Una ocasión que acudimos al pediatra, me acerqué a la entrada de la clínica para que la mamá, junto con el bebé, fuera ingresando en lo que este humilde redactor conseguía estacionar el vehículo. Por las premuras, y admito que la falta de concentración jugó papel importante, olvidé bajar la pañalera conmigo. Cuando los alcancé, ella notó que me hacía falta y recibí mi primera llamada de atención pública.

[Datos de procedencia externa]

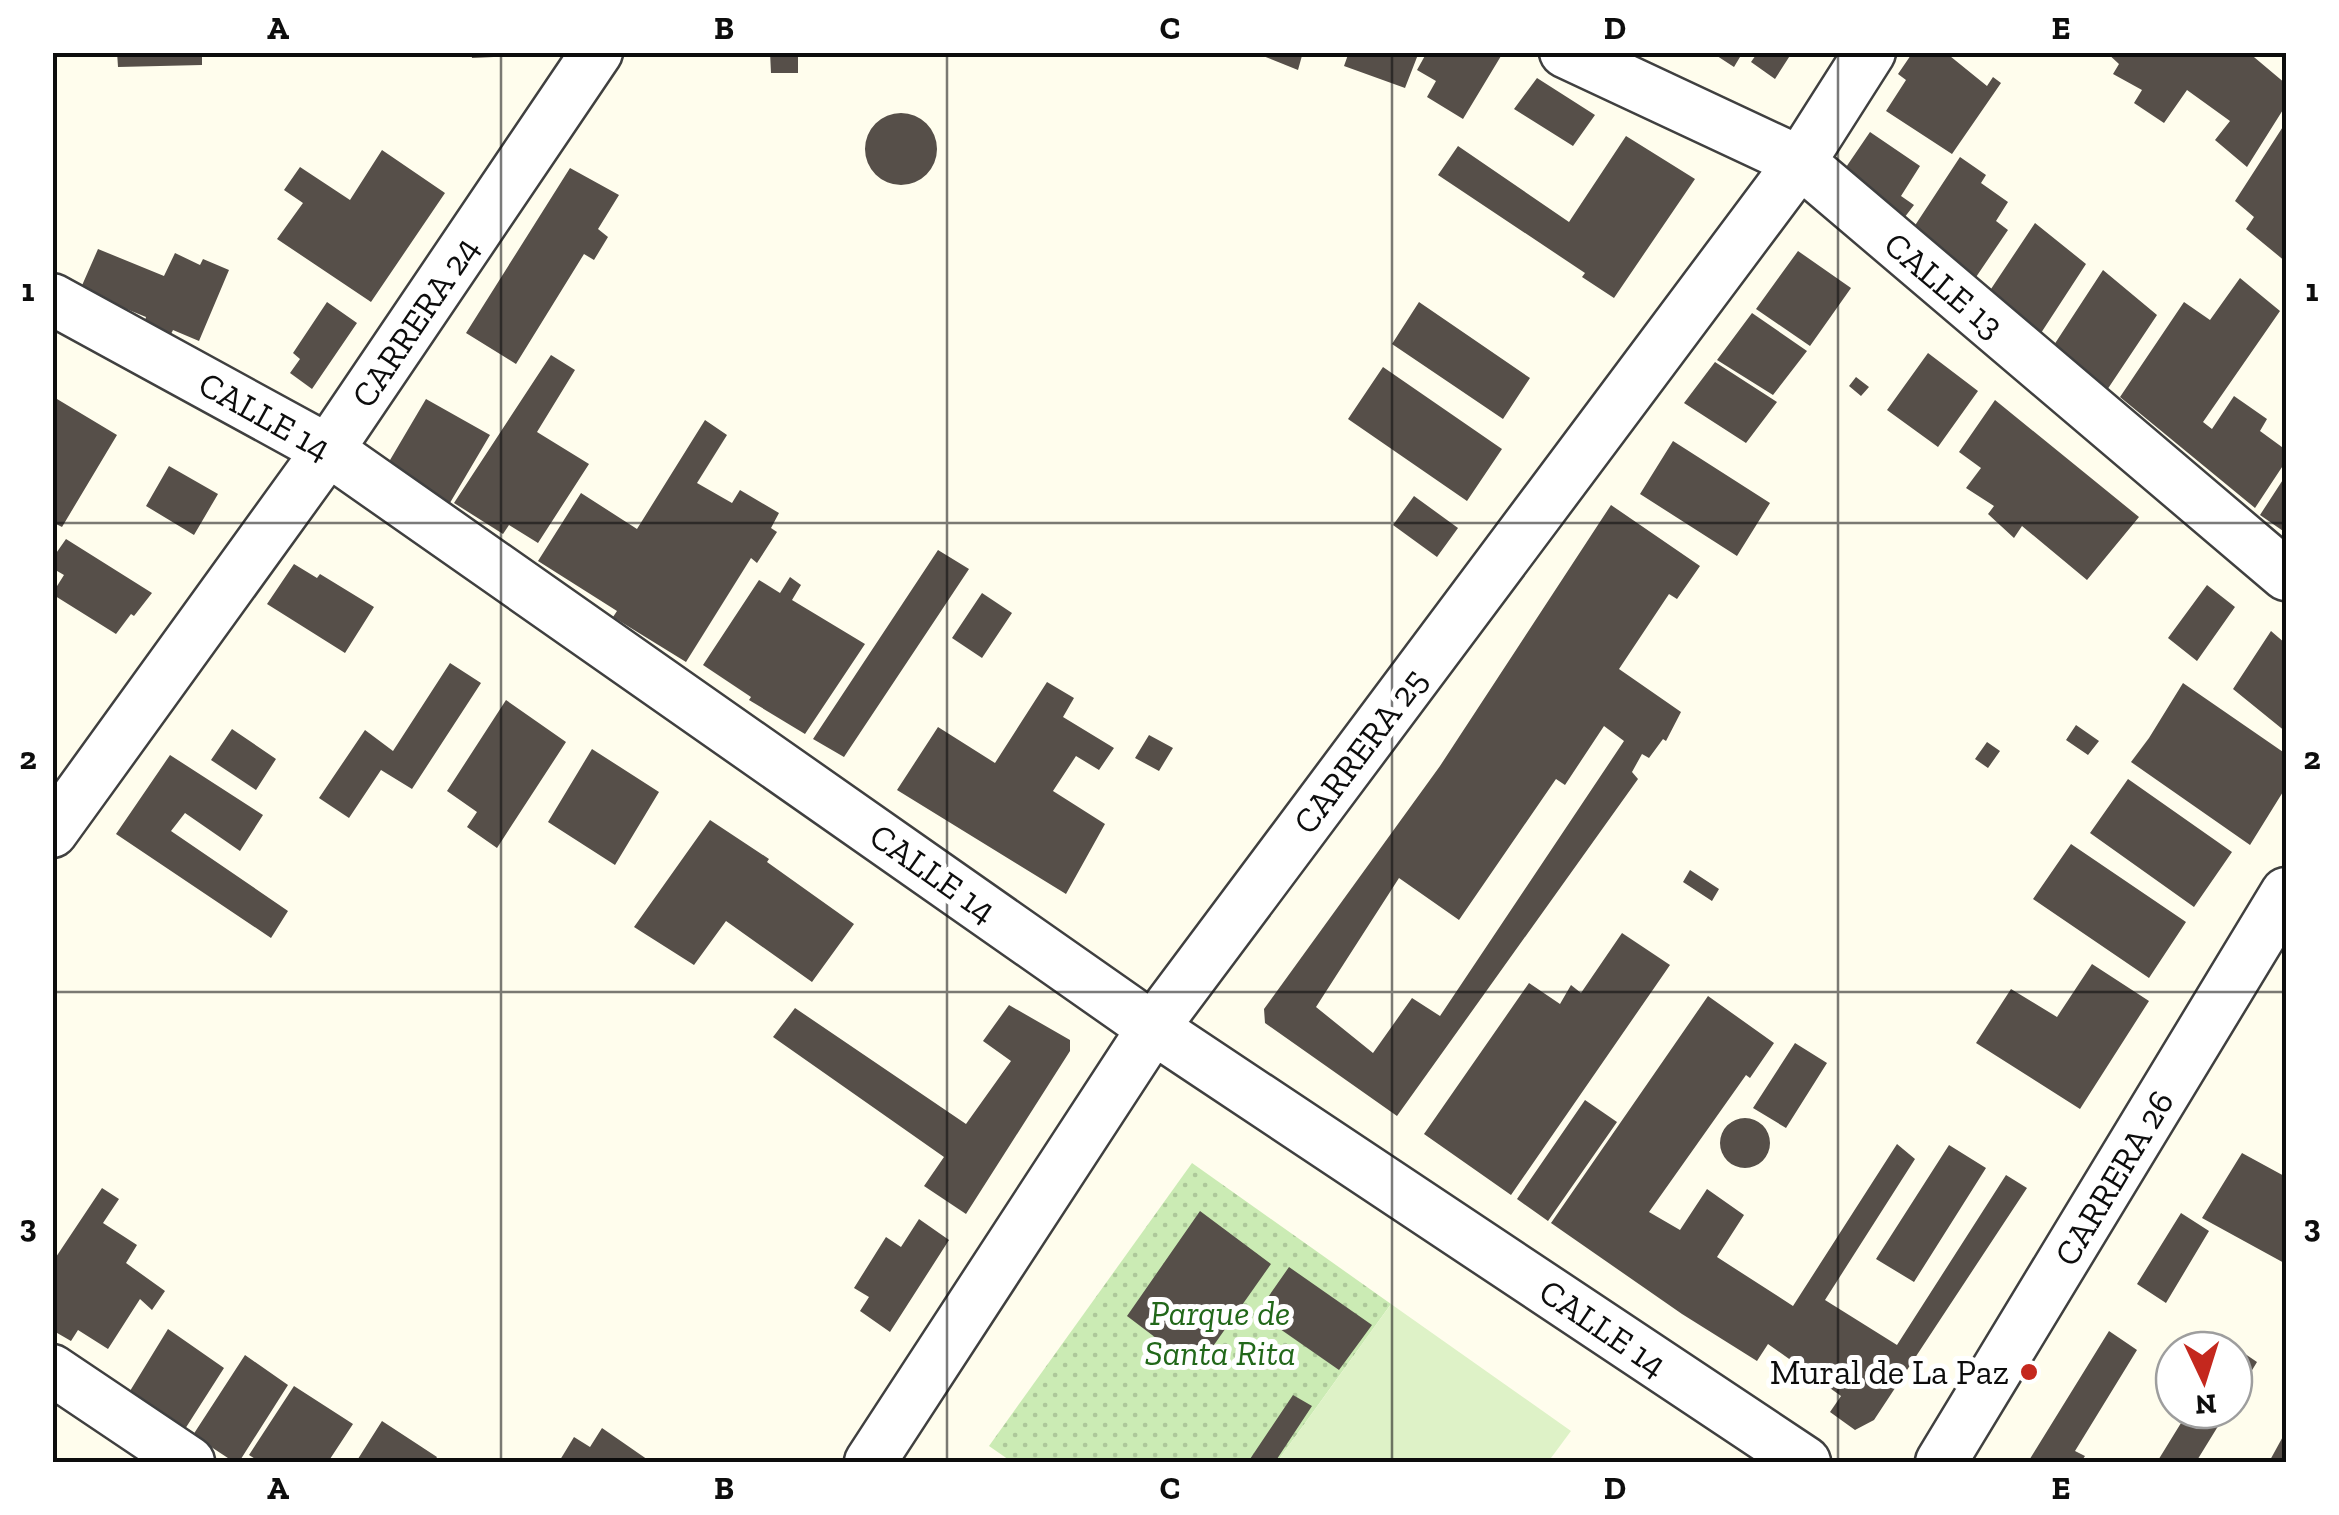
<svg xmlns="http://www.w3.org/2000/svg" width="2339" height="1515" viewBox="0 0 2339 1515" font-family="'Zilla Slab',serif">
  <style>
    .park { fill: url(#park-dots) }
    .pitch { fill: #def2c7 }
    .building { fill: #564f49; fill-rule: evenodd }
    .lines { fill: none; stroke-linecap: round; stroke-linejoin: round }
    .street-casing { stroke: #404040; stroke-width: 55 }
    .street { stroke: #fff; stroke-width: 50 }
    .grid { fill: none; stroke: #0d0d0d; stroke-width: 2.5; stroke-opacity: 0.55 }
    .poi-dot { fill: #c4281e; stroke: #fff; stroke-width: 4 }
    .labels { text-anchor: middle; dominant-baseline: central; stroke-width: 10; stroke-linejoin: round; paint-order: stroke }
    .street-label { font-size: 35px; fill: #0d0d0d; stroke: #fff }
    .park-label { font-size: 35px; font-style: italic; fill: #22681a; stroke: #fff }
    .poi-label { font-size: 35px; fill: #0d0d0d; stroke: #fff; text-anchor: end }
    .neatline { fill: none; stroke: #0d0d0d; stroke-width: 4 }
    .grid-label { font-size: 32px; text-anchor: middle; font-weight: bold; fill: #0d0d0d }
  </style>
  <defs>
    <pattern id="park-dots" width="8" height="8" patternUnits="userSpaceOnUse" patternTransform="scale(2.5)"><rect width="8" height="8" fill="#cbebb4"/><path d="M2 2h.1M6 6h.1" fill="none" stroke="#adc89a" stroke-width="1.8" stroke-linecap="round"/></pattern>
  </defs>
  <rect width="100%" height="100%" fill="#fffded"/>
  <!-- park -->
  <path class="park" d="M1192,1163l199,141 -114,158h-265l-23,-16z"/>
  <!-- pitch -->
  <path class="pitch" d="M1391,1304l180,127 -23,31h-271z"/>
  <!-- building -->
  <path class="building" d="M117,52h85v13l-84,2z
    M471,52h43v4l-42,2z
    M770,52h28v21h-27z
    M1253,52h50l-5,18z
    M1349,52h70l-14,36 -61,-22z
    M1427,52h69l5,4 -38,63 -36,-22 9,-16 -19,-11z
    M1711,52h32l-9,15z
    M1758,52h30l3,2 -16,25 -24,-17z
    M1913,52h32l42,34 6,-9 8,6 -49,71 -66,-43 20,-31 -8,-6z
    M2106,52h142l38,32v21l-39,62 -32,-27 15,-19 -43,-31 -23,33 -30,-20 8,-13 -29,-16 6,-10z
    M1537,78l58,37 -22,31 -59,-37z
    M865 149a36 36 0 1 1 72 0a36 36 0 1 1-72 0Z
    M2286,122v140l-40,-33 8,-12 -19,-16z
    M1870,132l50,34 -19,30 13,9 -13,17 -61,-46z
    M1626,136l69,43 -81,119 -32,-21 3,-4 -147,-98 20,-29 111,76z
    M382,150l63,43 -74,109 -94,-63 26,-36 -19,-13 16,-23 50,33z
    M1960,157l26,18 -5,8 27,19 -12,19 12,9 -34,50 -9,-12 -53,-38z
    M570,168l49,27 -21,34 10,8 -14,23 -10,-6 -68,110 -50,-31z
    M2035,223l51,41 -45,69 -52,-41z
    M98,249l66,27 11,-23 25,12 3,-6 26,11 -30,71 -26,-11 -4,8 -26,-11 3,-10 -66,-27z
    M1798,251l53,37 -41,58 -54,-37z
    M2103,270l54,45 -50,75 -53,-45z
    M2240,278l40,33 -77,111 9,7 22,-33 33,23 -7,12 26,19v11l-31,47 -135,-111 64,-95 26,18z
    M327,302l30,21 -45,66 -22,-16 10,-14 -7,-6z
    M1419,302l111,76 -27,41 -111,-75z
    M1752,313l55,38 -34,44 -56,-35z
    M1928,353l50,38 -40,56 -51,-37z
    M551,355l24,15 -38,62 52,32 -51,79 -29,-18 -6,9 -49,-31z
    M1715,362l62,40 -31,41 -62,-40z
    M1383,367l119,82 -35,52 -119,-82z
    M1856,377l13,10 -8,9 -12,-10z
    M52,396l65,39 -55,92 -10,-5z
    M426,399l64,36 -46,78 -64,-36z
    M1995,400l144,117 -52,63 -65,-54 -8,12 -26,-24 6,-8 -28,-18 15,-20 -22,-16z
    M705,420l22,15 -30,48 35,20 8,-13 39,23 -8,15 6,4 -20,31 -6,-5 -65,104 -73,-45 4,-6 -79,-50 43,-68 56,36z
    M1673,441l97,62 -33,53 -97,-62z
    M169,466l49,28 -24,41 -48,-29z
    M2286,475v58l-26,-18z
    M1414,496l44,32 -21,29 -44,-32z
    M1611,505l89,61 -23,33 -8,-5 -50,75 62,43 -15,29 -3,-2 -14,19 -7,-4 -10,18 6,7 -241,337 -132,-93 -1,-14 176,-243zM1604,726l20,15 -184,275 -28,-18 -39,55 -57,-46 83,-129 60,42 97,-141 9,6z
    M66,539l86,54 -18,23 -3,-2 -15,20 -64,-40 12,-19 -12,-7v-9z
    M938,550l31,19 -125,188 -31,-18z
    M294,564l23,14 3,-4 54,33 -29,46 -78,-49z
    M790,577l11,8 -9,15 73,44 -60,90 -56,-34 2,-3 -48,-32 56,-85 21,13z
    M2207,585l28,22 -38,54 -29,-23z
    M982,593l30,20 -30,45 -30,-20z
    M2271,631l15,13v88l-53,-43z
    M450,663l31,20 -69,106 -31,-19 -32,48 -30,-20 46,-68 28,21z
    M1047,682l27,16 -11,19 51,31 -15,22 -23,-14 -23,35 52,33 -39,70 -169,-104 41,-63 57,36z
    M2183,683l103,71v33l-36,58 -119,-83 18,-24z
    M506,700l60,42 -69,106 -30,-21 10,-15 -30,-21z
    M2076,725l23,16 -11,14 -22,-15z
    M232,729l44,30 -20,31 -45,-30z
    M1149,735l24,13 -14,23 -24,-13z
    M1987,742l13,9 -12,17 -13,-9z
    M592,749l67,43 -44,73 -67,-43z
    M170,755l93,60 -23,36 -55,-38 -14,18 117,80 -17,27 -155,-104z
    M2128,779l104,73 -38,55 -104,-74z
    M710,820l59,39 -2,3 87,62 -42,58 -86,-61 -32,44 -60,-38z
    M2071,844l115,78 -37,56 -116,-79z
    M1690,870l29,19 -7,12 -29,-19z
    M1622,933l48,32 -159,230 -87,-61 105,-151 31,21 11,-19 10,8z
    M2092,964l57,37 -69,108 -104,-66 35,-54 46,28z
    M1708,996l66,47 -24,35 -4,-3 -97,137 31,18 27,-41 37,26 -27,42 76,49 104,-162 18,15 -90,141 72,45 109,-170 21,13 -153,232 -19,10 -25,-18 11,-16 -73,-52 -11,17 -75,-47 -131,-91z
    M1009,1005l61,35v11l-104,163 -42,-28 20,-29 -171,-120 22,-29 171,116 45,-63 -28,-20z
    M1795,1043l32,20 -41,65 -33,-20z
    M1585,1100l32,22 -69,99 -31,-22z
    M1720 1143a25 25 0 1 1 50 0a25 25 0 1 1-50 0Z
    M1949,1145l37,23 -72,114 -38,-23z
    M2242,1153l44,24v87l-84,-46z
    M102,1188l17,11 -16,24 34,22 -11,18 39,28 -13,19 -12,-11 -32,50 -30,-19 -7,11 -19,-11v-67z
    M1200,1211l71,53 -74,105 -70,-53z
    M2181,1213l28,18 -43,72 -29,-19z
    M919,1219l30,21 -59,92 -30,-21 9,-14 -15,-9 32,-51 15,10z
    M1289,1267l83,58 -33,45 -82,-57z
    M168,1329l56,39 -39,61 -55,-38z
    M2109,1331l28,19 -62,101 10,5 -4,6h-53z
    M2229,1343l28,19 -23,38v-50h-9z
    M245,1355l43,30 -49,77h-5l-41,-27z
    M294,1386l59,38 -25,38h-68l-11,-7z
    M1293,1395l19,11 -37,56h-27z
    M2189,1410h39l-32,52h-39z
    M382,1421l55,36 -3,5h-78z
    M602,1428l49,34h-87l-4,-2 14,-23 16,10z
    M2286,1431v31h-17z"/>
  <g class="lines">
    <!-- street casing -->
    <g class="street-casing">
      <path id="street" d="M1565,52l235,110 486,413
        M52,299l276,151 825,578 652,434
        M52,832l276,-382 269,-398
        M52,1370l137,92
        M870,1462l283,-434 647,-866 70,-110
        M1941,1462l345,-569"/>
    </g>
    <!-- street -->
    <use href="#street" class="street"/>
  </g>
  <!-- grid -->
  <path class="grid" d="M501,52v1410M947,52v1410M1392,52v1410M1838,52v1410M52,523h2234M52,992h2234"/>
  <!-- markers -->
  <circle class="poi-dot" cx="2029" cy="1372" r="10"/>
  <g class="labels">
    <!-- street labels -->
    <g class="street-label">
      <text transform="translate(1944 285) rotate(40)">CALLE 13</text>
      <text transform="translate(415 322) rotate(-56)">CARRERA 24</text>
      <text transform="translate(265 416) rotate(29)">CALLE 14</text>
      <text transform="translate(1360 751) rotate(-53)">CARRERA 25</text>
      <text transform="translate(933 873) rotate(35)">CALLE 14</text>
      <text transform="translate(2114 1178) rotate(-59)">CARRERA 26</text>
      <text transform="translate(1603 1328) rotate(34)">CALLE 14</text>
    </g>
    <!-- park labels -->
    <g class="park-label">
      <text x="1220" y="1313">Parque de<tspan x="1220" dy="40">Santa Rita</tspan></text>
    </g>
    <!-- poi labels -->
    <g class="poi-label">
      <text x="2009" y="1372">Mural de La Paz</text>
    </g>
  </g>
  <!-- border -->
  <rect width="2339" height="1515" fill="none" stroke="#ffffff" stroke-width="110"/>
  <!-- north arrow -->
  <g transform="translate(2204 1380) rotate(176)"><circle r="48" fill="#ffffff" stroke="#9e9e9e" stroke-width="2.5"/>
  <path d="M0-8L18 38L0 25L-18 38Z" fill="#c4281e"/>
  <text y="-15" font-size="28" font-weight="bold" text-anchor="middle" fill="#0d0d0d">N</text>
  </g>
  <rect x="55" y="55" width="2229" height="1405" class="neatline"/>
  <g class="grid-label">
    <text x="278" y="39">A</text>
    <text x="724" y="39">B</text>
    <text x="1170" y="39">C</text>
    <text x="1615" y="39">D</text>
    <text x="2061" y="39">E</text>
    <text x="28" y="301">1</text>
    <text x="2312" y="301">1</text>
    <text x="28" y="769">2</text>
    <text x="2312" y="769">2</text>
    <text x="28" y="1237">3</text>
    <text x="2312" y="1237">3</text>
    <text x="278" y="1499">A</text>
    <text x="724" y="1499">B</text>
    <text x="1170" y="1499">C</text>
    <text x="1615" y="1499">D</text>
    <text x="2061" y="1499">E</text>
  </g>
</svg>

Uno entiende que hizo mal, pero que se lo reprochen delante de toda la gente es vergonzoso. Las demás mamás se te quedan viendo como diciendo “Pinche desconsiderado”. Además realizan movimientos de negación con la cabeza mientras se susurran una a la otra. Me imagino que han de decir entre ellas, “Si así se porta ahorita que va naciendo no quiero saber en 10 años”, o el clásico “Pobre mujer, lo que le depara con ese huevón”. Todo ese espectáculo a pesar de ser el único hombre presente acompañando a su esposa. Están cabronas.
Desde entonces, y para evitar esos momentos embarazosos, salgo de casa con la pañalera al hombro y estoy pendiente de cuando se ofrece utilizar los aditamentos que la conforman.